Submitted to: Journal of Applied Spectroscopy
Publication Type: Peer Reviewed Journal
Publication Acceptance Date: 7/10/1998
Publication Date: N/A
Citation: Interpretive Summary: The study provides mathematical evaluation of instrumental and data processing options for rapid, non-destructive measurement of wheat moisture content using microwaves at single and multiple frequencies. Data treatments are designed to simulate the extremes of temperature, bulk-density, and moisture level that might be encountered in on-line wheat tmoisture-content measurement of grain flowing through a pipe in a grain handling or storage facility. The work will be of interest to researchers, instrument manufacturers, and end-users, because it provides a clear description of the performance tradeoff for a comprehensive set of possible instrumental configurations. Moreover, the report identifies and characterizes data artifacts, and analyzes trends and sources of error to assess future instrumental and mathematical approaches for improving the method. There is also an estimate of how much improvement is possible. The report advocates a particular kind of moisture-content determination method that is accurate, simple to implement in hardware, and produces output that is simple to process because temperature compensation is included in the algorithm. Moreover, the method performance has been systematically verified over the range of conditions that might be found in the targeted on-line application.
Technical Abstract: Partial least-squares regression (PLSR) was used to generate wheat moisture content predictive models from eight-frequency microwave attenuation (A) and phase (P) spectra in the 10.36 to 18.0 GHz-range, as obtained by a free-space technique with a 10.4-cm thick sample.
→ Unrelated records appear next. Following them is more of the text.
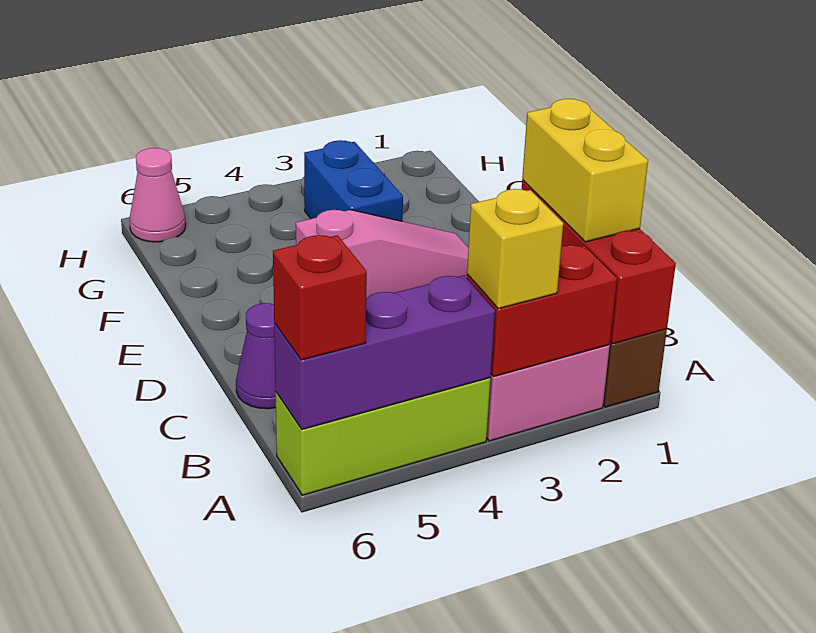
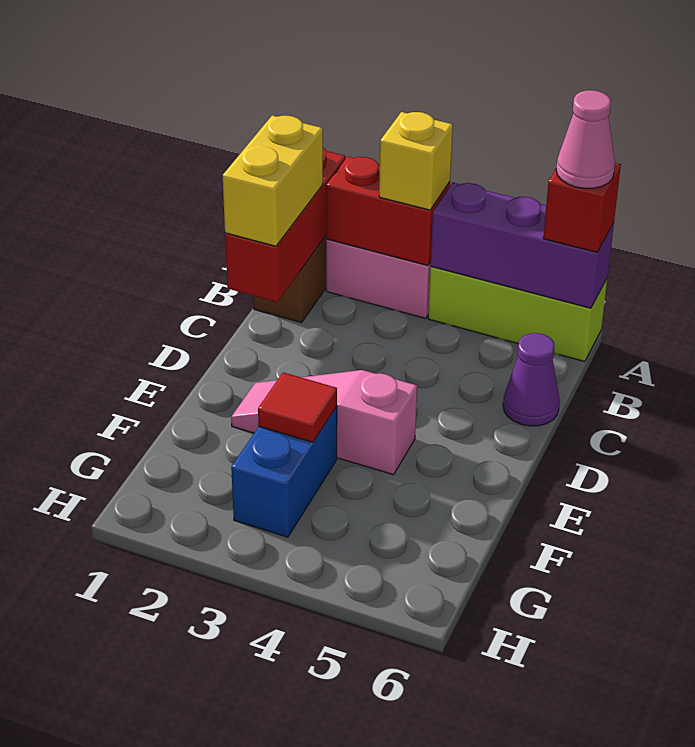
none -> red 1x1 tile [258,372,337,442]
pink 1x1 cone [129,148,186,242] -> pink 1x1 cone moved to [556,90,615,189]

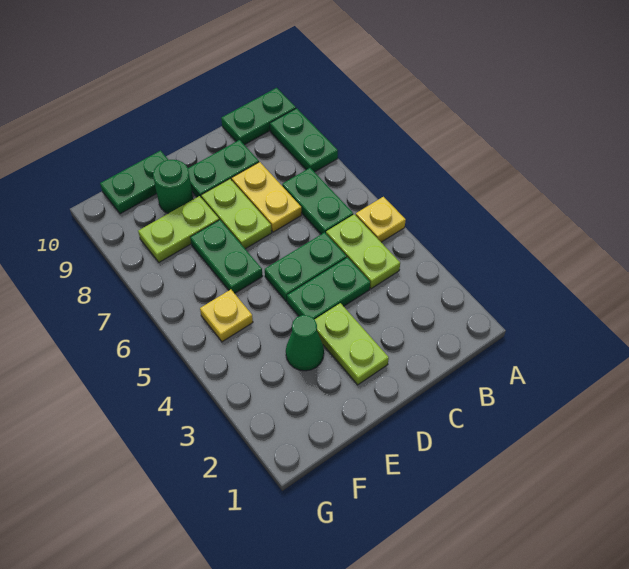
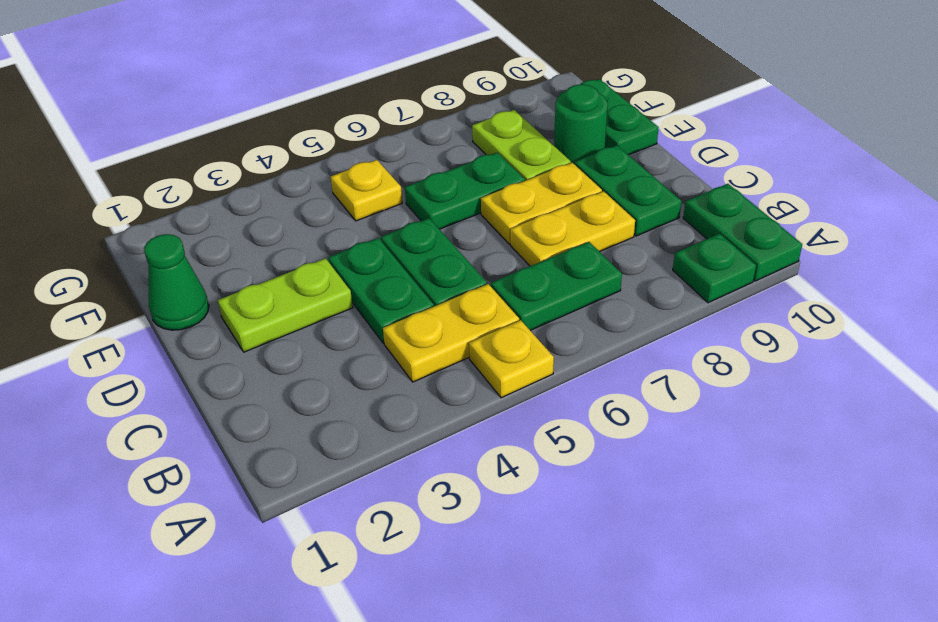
green 1x2 plate [270,108,338,172] -> green 1x1 plate [673,234,756,303]
lime 1x2 plate [326,214,400,289] -> yellow 1x2 plate [383,284,519,382]
lime 1x2 plate [201,179,272,249] -> yellow 1x2 plate [481,163,602,244]
green 1x1 cone [286,315,324,371] -> green 1x1 cone moved to [144,234,209,330]

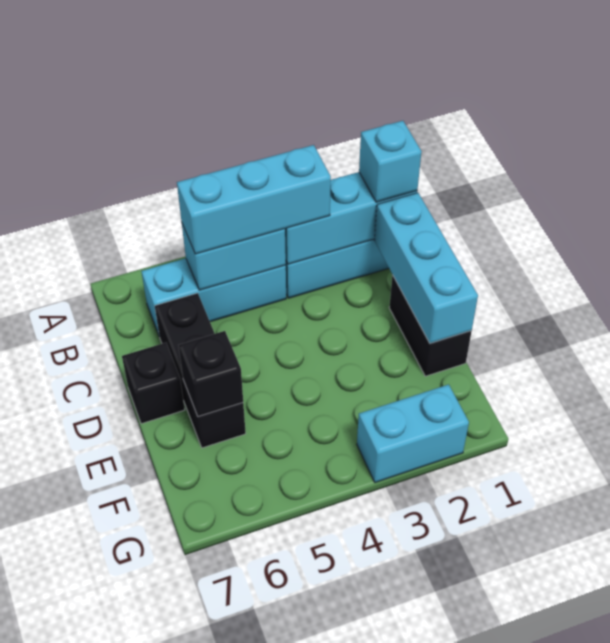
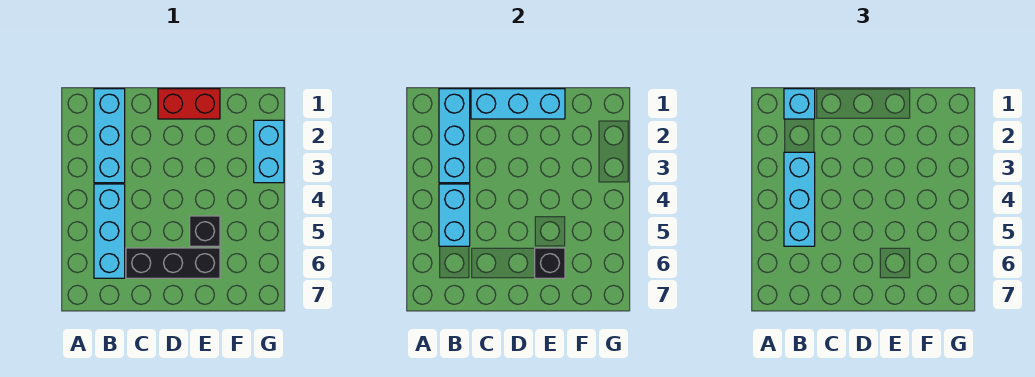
black 1x2 brick [389,275,472,376] -> red 1x2 brick [158,89,220,119]
black 1x1 brick [122,343,185,424] -> black 1x1 brick moved to [190,216,220,246]

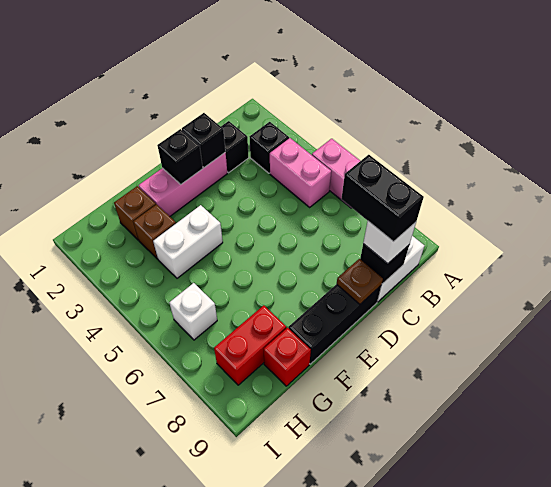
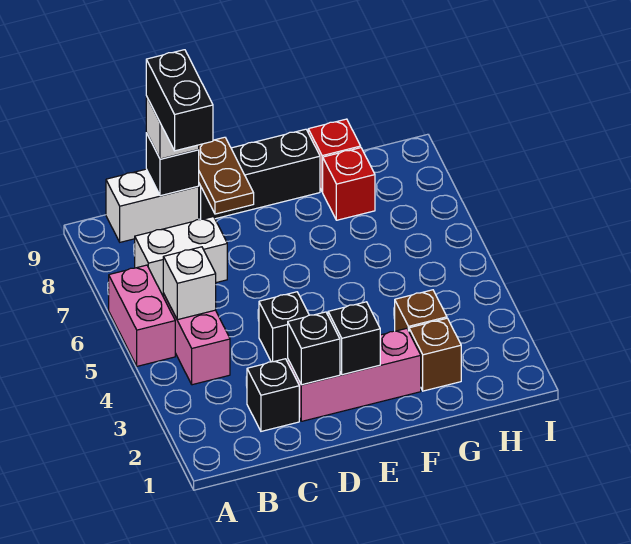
black 1x1 brick [250,122,289,173] -> black 1x1 brick moved to [259,292,309,362]
brown 1x1 plate [337,259,383,304] -> brown 1x2 plate [199,137,254,214]
white 1x2 brick [153,205,223,278] -> white 1x2 brick moved to [135,217,227,295]
red 1x2 brick [214,305,286,385] -> red 1x1 brick [323,148,375,220]
white 1x1 brick [169,283,217,340] -> white 1x1 brick moved to [163,247,216,320]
Spectra (n=379) were measured for a set of grain samples which had been treated to span the agriculturally practical ranges of moisture content (M) (10.6 to 19.2% g/g(wet)), temperature (K) (-1 to 42 C), and bulk density (D) (0.72 to 0.88 g/ml). The sample-property space formed by M, K and D was used to prune redundant samples, and a robust strategy was used to select subsets for calibration (n=279), cross-validation (n=40 segments), and testing (n=31). Twelve model types are reported and vary from A or P alone to the combination of A, P, K and D. To optimize each PLSR model, the raw spectral, K, and D data were preprocessed with variable ratios, mathematical transformations, and/or variable scaling. The lowest moistur prediction errors were for temperature- and density-corrected models with variables AKD or APKD; these produced root mean-square cross-validation and prediction errors (RMSECV and RMSEP) of 0.19 to 0.20% in moisture content units. The more practical unifrequency models, APK at 15.2 GHz, and AK at 18.0 GHz, yielded RMSECV of 0.21% and 0.35%, respectively. Addition of K to dielectric data always substantially reduced the model error. However, the multiplicative effect of density is well corrected by using the ratio A/P, or partly corrected by using the features in the A spectra. Data trends suggest that dual frequency PK models might benefit from a wider frequency range, and unifrequency AK models might be better at frequencies higher than 18.0 GHz.